● Available records
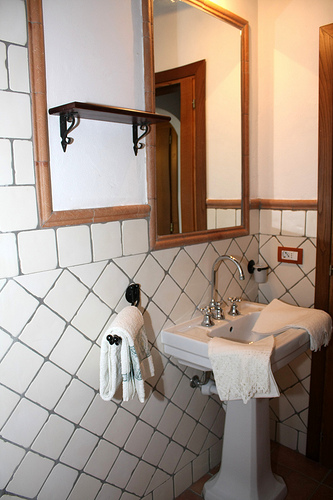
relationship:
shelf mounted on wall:
[47, 101, 171, 153] [1, 0, 257, 498]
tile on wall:
[17, 302, 68, 361] [1, 0, 257, 498]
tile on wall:
[52, 375, 98, 429] [1, 0, 257, 498]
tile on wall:
[24, 412, 75, 465] [1, 0, 257, 498]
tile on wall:
[100, 405, 137, 451] [1, 0, 257, 498]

● About this exercise
Reproduce all of the rows above word for word, leaving out the picture.

● Exercise solution
relationship:
shelf mounted on wall:
[47, 101, 171, 153] [1, 0, 257, 498]
tile on wall:
[17, 302, 68, 361] [1, 0, 257, 498]
tile on wall:
[52, 375, 98, 429] [1, 0, 257, 498]
tile on wall:
[24, 412, 75, 465] [1, 0, 257, 498]
tile on wall:
[100, 405, 137, 451] [1, 0, 257, 498]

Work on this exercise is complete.